Segment 6 : Hospitalisation


De son fauteuil, Francine écoute tout cela se développer, placide. Elle n'est pas déçue. Elle s'y attendait. Elle n'est pas surprise non plus. C'est cela qui la déçoit le plus d'ailleurs : l'absence d'inattendu. Les mêmes tensions qui se réchauffent et se développent, des postures arborées comme des pantoufles, les mêmes mots déclinés en variant le ton d'un jour sur l'autre. Elle aurait souhaité quelque chose de neuf, quelque chose qui diffère, une décision éventuelle, un geste imprévu, une quelconque réaction, mais qui prête à conséquence. Quelqu'un qui s'en aille en claquant la porte pour ne plus jamais revenir, par exemple. Ou même, pourquoi pas, quelqu'un qui sorte un fusil, un couteau ou un bidon d'essence. Rien. Décidément, elle préférait ses romans à sa famille.

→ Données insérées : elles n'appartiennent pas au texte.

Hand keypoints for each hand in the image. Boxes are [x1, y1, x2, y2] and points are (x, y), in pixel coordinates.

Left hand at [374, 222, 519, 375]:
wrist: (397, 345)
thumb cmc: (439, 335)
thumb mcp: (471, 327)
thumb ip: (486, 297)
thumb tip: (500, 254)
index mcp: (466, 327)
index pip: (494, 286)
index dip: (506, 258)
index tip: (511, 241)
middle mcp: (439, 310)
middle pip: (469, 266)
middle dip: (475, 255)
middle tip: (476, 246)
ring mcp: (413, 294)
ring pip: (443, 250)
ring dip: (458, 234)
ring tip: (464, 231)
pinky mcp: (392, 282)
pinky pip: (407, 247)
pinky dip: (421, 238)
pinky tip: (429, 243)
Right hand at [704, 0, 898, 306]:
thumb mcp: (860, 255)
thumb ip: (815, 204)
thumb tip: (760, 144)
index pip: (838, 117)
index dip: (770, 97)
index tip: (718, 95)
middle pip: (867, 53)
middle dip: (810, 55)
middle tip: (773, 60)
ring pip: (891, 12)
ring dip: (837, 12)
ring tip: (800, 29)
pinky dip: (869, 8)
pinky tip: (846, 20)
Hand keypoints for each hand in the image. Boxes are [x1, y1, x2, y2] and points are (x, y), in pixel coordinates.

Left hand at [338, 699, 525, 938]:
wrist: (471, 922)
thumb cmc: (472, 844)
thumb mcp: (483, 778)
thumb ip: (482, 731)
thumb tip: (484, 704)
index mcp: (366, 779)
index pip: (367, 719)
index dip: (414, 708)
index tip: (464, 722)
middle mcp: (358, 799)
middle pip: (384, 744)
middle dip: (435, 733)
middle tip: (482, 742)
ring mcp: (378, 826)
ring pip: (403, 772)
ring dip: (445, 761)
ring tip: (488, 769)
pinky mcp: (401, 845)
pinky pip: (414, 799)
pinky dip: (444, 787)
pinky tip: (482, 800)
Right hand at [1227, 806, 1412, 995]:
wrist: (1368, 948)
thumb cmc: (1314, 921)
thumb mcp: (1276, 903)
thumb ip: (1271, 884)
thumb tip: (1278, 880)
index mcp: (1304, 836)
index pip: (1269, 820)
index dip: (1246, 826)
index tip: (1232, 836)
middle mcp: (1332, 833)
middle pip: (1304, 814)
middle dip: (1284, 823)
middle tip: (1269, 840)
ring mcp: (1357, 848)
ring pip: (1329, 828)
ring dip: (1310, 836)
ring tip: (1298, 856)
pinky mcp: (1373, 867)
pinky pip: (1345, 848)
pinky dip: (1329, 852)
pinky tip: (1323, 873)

La nouvelle du cancer et l'hospitalisation qui a suivi ont pris tout le monde à froid. Le château est en Sologne, sur la commune de La Motte Beuvron. Cinquante kilomètres au sud d'Orléans, par la nationale, pour éviter le péage, alors que les réservoirs de la Mercédès, de la Clio, de la Scénic et de la Picasso sont à sec depuis que le chauffeur, qui s'occupait gracieusement de les remplir, a profité de l'indisponibilité de Francine pour prendre ses congés.

Cette question de l'essence est rapidement devenue cruciale. Qui voulait aller rendre visite à la malade, que ce soit pour prendre de ses nouvelles, lui apporter du réconfort ou bien solliciter une aide exceptionnelle, devait faire le plein, ce qui restreignait les ardeurs. Rapidement le plein a diminué de moitié, puis de moitié encore, et ceux qui entreprenaient le déplacement ramenaient tout juste de quoi faire un aller simple jusqu'à la pompe à essence la plus proche, à quinze kilomètres de là. Jusqu'à l'incident inévitable. Un après-midi que l'état de Francine empirait, avec l'aplasie consécutive à une chimio, la panne d'essence. Cinq kilomètres à faire, à pied, sur le bord de la route, pour aller chercher un bidon, puis cinq kilomètres à nouveau pour le ramener à la voiture. Sous la pluie et dans le froid. L'enfer.

La mésaventure est survenue à Martine, qui ne s'en est pas remise. Evidemment, en plus, elle est tombée malade. Une grippe sans doute, ou un début de pneumonie. Mais le médecin de famille refusait de se déplacer pour si peu. Pour se rendre à son cabinet, encore et toujours de l'essence, sans compter la pharmacie, tout aussi lointaine. Elle a donc préféré garder la chambre à son tour, comme Francine, si ce n'est que personne ne s'est déplacé pour prendre de ses nouvelles et qu'elle n'avait pas de femme de chambre pour dire à la cantonade : « elle se repose... pas maintenant... elle n'a pas du tout la tête à ça ». Et c'est Stessie, sa nièce qui, du haut de ses huit ans, a mis trois jours pour se rendre compte que sa tante gardait la chambre, et encore, grâce à Patapouf Junior N°3 qui, par inadvertance, l'a conduite au pied du lit.

Il y avait urgence. Il fallait mettre Francine Dupontet sous tutelle, au moins le temps qu'elle se rétablisse. Restait à déterminer qui se chargerait de cette lourde tâche. Jean-Marie ou Anne-Laure ? Anne-Laure ou Jean-Marie ? Jean-Marie et Anne-Laure, la signature de l'un étant suffisante ou la signature des deux étant requise ? Mais Edouard et Martine ne l'entendaient pas de cette oreille, ni Monsieur Dupontet père, qui prétendait se prévaloir d'un statut de patriarche, aussi incontestable que ses inaptitudes notoires. En attendant de trancher cette question délicate, d'une seule voix ils se sont adressés au docteur Martineau, seul capable de déclarer Francine temporairement inapte à la gestion de ses affaires, avec mise sous tutelle à la clé.

Le brave docteur Martineau était au fait de la question : il fallait consulter le notaire, au cas où la malade aurait prévu par anticipation des dispositions ante-mortem et pré-testamentaires. Ces dispositions étaient prévues, effectivement, non seulement en ce qui concerne la Fondation Dupontet, qui possède désormais le domaine, mais également en ce qui concerne la gestion des actifs et la direction de la maison d'édition, notamment en cas d'inaptitude temporelle du testateur.

Cette inaptitude ayant été constatée en bonne et due forme, le notaire a activé ladite clause. Et toute la famille éberluée a vu débarquer Jean Michemain, directeur délégué des Editions du Frisson, Président par intérim de la Fondation Dupontet, et gestionnaire exclusif des actifs de Francine.